What is the issue?
RBI has failed in effectively regulating the banking system.
What are the burdens of Indian banking?
- Sub-Prime Infrastructure that led to potential loss of Rs 6 lakh crore for the banks.
- Limited recourse lending - These are the loans of several lakh crores of rupees that were given for power and highway projects.
- Banks do not have recourse to any collateral security and rely primarily on anticipated project revenues.
- Discom issues - PSBs have been continuously lending to near-bankrupt Discoms in order to fund their ballooning losses
- UDAY scheme transferred the unrecoverable loans of discoms to the respective state governments who will use taxpayers’ money for repayment over the next decade.
What are problems with RBI?
- RBI failed to detect the financial backlogs in time, and failed to contain the internal crisis of gigantic proportions.
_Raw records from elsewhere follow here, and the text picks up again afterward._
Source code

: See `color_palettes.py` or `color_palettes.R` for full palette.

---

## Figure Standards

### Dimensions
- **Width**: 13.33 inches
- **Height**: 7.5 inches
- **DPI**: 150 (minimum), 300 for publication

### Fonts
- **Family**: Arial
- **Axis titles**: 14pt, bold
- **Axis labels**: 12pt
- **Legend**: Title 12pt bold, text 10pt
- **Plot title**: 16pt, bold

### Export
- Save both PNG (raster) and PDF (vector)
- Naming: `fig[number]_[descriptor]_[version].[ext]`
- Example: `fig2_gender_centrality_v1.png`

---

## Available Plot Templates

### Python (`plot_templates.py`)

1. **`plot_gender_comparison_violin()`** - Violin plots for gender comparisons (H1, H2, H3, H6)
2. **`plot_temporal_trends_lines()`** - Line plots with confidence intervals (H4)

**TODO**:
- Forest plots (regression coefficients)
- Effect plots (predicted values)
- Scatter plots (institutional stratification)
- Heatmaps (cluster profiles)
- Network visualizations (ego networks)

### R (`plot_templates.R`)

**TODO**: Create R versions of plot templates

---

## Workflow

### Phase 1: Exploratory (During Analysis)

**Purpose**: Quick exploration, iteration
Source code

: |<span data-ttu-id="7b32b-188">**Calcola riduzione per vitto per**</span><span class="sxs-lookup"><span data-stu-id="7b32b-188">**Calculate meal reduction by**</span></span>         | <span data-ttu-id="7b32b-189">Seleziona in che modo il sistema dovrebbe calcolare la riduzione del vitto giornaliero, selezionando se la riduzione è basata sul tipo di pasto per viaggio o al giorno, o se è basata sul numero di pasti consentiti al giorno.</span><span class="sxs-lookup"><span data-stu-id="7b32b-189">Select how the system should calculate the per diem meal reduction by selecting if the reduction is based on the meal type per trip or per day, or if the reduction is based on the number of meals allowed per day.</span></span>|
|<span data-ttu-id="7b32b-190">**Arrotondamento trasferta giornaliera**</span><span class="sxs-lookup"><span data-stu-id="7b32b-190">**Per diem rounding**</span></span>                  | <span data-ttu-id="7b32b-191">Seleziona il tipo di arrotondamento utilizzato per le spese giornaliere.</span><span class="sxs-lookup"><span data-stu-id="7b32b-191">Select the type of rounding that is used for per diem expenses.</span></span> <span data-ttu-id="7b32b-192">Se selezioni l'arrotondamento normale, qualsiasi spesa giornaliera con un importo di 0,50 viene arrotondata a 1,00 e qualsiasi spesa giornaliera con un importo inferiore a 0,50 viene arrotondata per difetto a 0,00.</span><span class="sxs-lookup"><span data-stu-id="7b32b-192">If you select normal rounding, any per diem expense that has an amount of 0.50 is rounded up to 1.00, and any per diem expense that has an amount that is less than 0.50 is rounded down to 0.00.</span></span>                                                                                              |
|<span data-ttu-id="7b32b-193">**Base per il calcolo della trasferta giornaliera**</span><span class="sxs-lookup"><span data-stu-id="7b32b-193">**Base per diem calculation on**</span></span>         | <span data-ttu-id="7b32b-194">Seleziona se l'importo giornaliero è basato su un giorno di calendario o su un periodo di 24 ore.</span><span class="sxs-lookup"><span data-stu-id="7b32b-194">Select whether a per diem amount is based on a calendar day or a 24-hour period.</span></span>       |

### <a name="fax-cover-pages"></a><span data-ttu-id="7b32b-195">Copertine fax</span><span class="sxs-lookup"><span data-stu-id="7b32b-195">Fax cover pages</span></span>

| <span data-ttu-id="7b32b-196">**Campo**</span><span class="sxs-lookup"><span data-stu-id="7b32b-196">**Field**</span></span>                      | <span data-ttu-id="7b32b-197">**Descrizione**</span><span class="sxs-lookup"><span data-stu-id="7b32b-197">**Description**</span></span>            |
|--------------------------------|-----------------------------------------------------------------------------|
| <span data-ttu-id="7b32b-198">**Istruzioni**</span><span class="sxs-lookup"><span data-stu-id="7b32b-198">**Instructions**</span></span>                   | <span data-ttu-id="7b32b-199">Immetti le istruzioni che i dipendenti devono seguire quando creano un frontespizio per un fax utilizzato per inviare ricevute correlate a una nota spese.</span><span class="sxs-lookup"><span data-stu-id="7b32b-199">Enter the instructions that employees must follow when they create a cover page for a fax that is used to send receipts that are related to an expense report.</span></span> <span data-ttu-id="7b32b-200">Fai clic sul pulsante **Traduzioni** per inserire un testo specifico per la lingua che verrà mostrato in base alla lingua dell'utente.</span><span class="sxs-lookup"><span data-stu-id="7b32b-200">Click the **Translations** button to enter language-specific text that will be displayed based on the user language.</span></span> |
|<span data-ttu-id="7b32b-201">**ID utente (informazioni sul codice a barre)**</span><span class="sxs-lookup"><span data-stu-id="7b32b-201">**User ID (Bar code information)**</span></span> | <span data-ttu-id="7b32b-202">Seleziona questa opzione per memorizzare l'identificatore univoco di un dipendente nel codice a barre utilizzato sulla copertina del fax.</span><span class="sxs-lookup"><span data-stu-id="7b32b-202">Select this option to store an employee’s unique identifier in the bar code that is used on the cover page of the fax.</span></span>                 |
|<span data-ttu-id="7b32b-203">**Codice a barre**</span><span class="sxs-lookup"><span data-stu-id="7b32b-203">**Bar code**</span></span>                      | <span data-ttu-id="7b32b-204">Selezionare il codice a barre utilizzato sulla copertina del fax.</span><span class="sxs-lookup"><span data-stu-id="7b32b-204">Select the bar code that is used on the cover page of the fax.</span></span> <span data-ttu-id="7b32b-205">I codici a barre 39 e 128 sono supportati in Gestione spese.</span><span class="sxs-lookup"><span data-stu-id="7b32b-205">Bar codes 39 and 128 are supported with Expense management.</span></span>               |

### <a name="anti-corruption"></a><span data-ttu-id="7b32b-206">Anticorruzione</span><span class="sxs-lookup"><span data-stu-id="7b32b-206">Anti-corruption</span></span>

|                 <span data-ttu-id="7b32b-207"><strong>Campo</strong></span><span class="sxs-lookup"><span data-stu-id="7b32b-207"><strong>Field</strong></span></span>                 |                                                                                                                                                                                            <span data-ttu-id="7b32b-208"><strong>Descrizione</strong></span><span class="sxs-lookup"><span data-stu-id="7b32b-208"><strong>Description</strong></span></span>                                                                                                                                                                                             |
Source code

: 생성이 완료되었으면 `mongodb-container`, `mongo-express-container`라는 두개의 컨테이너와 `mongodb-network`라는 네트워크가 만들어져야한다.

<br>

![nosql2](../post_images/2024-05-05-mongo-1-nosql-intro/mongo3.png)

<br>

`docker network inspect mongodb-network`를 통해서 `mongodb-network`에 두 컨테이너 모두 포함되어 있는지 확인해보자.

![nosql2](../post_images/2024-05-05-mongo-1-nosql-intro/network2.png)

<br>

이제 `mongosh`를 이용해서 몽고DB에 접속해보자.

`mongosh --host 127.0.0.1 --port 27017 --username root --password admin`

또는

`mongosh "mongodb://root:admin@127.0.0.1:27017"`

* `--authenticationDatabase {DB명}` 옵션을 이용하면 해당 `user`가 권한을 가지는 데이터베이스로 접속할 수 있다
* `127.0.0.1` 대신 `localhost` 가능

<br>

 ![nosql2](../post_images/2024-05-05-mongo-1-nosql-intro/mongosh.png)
- It is one single institution, which is held responsible for the despicable state of India’s banking sector, its statutory capabilities are failed in dealing the large sector.
- RBI failed to adopt the prudent practices associated with limited recourse lending.
- The regulatory inspections of RBI failed to flag large-scale malfeasance that was certain to result in bad debts.
What are the outcomes the failures?
- The taxpayer will pay over Rs 3 lakh crore in the form of government bailouts or other indirect support to meet the losses of banks on account of such irresponsible lending to projects.
- An equal amount would also be borne by taxpayers to cover the bank loans to Discoms across the country.
- The resultant losses cannot be recovered from consumers for political and economic reasons.
- In the absence of a vigilant regulator, banks went wayward and lost heavily.
- Banks have moved away from investment lending, which in turn has stunted the growth of incomes and employment.